PARTS OF THE EXERCISE:
1 - In the article on unlimited vacation policies, how long ago did Windsor Regional Hospital adopt its unlimited time off policy?
2 - Resume the article on unlimited vacation policies from the point where it stops.

TEXT UNDER STUDY:
Richard Branson recently announced that the approximate 170 employees on his personal staff at Virgin may take as much time off as they like.

That's right, unlimited vacation time with no one keeping track. Sound a bit radical? Branson says it's simply humane.

"Treat people as human beings, give them that flexibility, and I don't think they'll abuse it. They'll get the job done," Branson told CNN news anchor, Erin Burnett. "In America the amount of holidays people are given is dreadful," he continues. "How can you find time to get to know your children with the very little holiday time they are given in the United States?"

The vacation "non-policy" isn't exactly a new idea; one percent of companies including Netflix, Zynga, Groupon, Glassdoor, Evernote, VMware, HubSpot,, Motley Fool, Eventbrite, ZocDoc, and SurveyMonkey all offer employees unlimited vacation time. Branson plans to encourage Virgin subsidiaries around the world to follow suit if the plan goes "as well as expected."

Something like this has the potential wreak havoc on scheduling and deadlines, don't you think? David Musyj, President and CEO at Windsor Regional Hospital in Ontario, says it does not. The hospital adopted an unlimited time off policy three years ago and management doesn't regret it for a second.

Here are some of Musyj's observations of the benefits they've seen since. Are any of them strong enough to make you consider moving your business to a vacation "non-policy"?

1. Recruit the best.

Policies on limited vacation time deny companies the opportunity to hire the best of the best. Offering talent more vacation when they are on boarded has the potential to upset long service employees. Unlimited vacation makes recruitment easier. "The look on an individual's face when they hear about the policy is priceless," Musyj says. If you're looking to bring on seasoned talent this non-policy will give you a leg up on the competition.

2. Avoid the year-end rush.

To avoid a massive vacation liability bank most companies mandate that employees take their allotted vacation time within a twelve month period. This often results in employees vying for the vacation time they've saved up for unexpected events. The unlimited time off policy takes away the need to bank days off along with all the wasted effort of having to "jockey" for vacation time. At Windsor Regional the employee's can now focus on what is important: the hospital's patients.

3. Better teamwork.

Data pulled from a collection
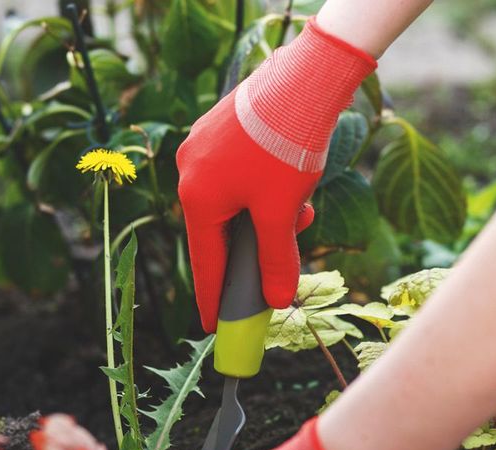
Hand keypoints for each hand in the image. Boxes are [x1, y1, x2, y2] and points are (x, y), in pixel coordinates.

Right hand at [177, 19, 375, 332]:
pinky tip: (295, 181)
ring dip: (268, 215)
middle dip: (257, 246)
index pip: (205, 262)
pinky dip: (265, 188)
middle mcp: (190, 170)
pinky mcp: (222, 127)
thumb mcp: (282, 213)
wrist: (305, 78)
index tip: (214, 326)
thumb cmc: (286, 147)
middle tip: (280, 262)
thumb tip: (277, 300)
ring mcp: (203, 145)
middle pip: (222, 230)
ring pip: (235, 200)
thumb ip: (276, 260)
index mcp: (196, 196)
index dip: (214, 297)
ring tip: (302, 209)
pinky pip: (238, 173)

ANSWERS FOR EACH ITEM:
1 - Three years ago.

2 -
With no limits on time off employees learn to pitch in during a co-worker's absence. In the past it was seen as an obligation, but today Windsor Regional's employees view it as a collaborative effort. They know that their fellow team members will do the same for them when they want time off. "It has resulted in better teamwork," says Musyj. "These collaborative efforts have extended to day to day work activities resulting in a far greater collegial workplace."

4. Gives a big boost to morale.

When a team member at Windsor Regional Hospital leaves work early to watch their child in a sports meet, for example, they can do so without being concerned about being disciplined or using up a valuable vacation day. No more made up excuses like I have a doctor's appointment! "The energy they return to work with after being able to participate with their family is truly priceless for our patients," says Musyj.

5. Creates loyalty.

Windsor Regional's employee satisfaction rate ranges between an impressive ninety-two and ninety-four percent and their turnover rate is negligible. While unlimited time off is only a piece of the culture puzzle, a practice that has grown over 10 years, it is clearly generating strong employee loyalty. "When I started with this organization twelve years ago there was a handful of "go-to" people," says Musyj. "That list has since grown into the hundreds; there is always someone to turn to when something needs to get done."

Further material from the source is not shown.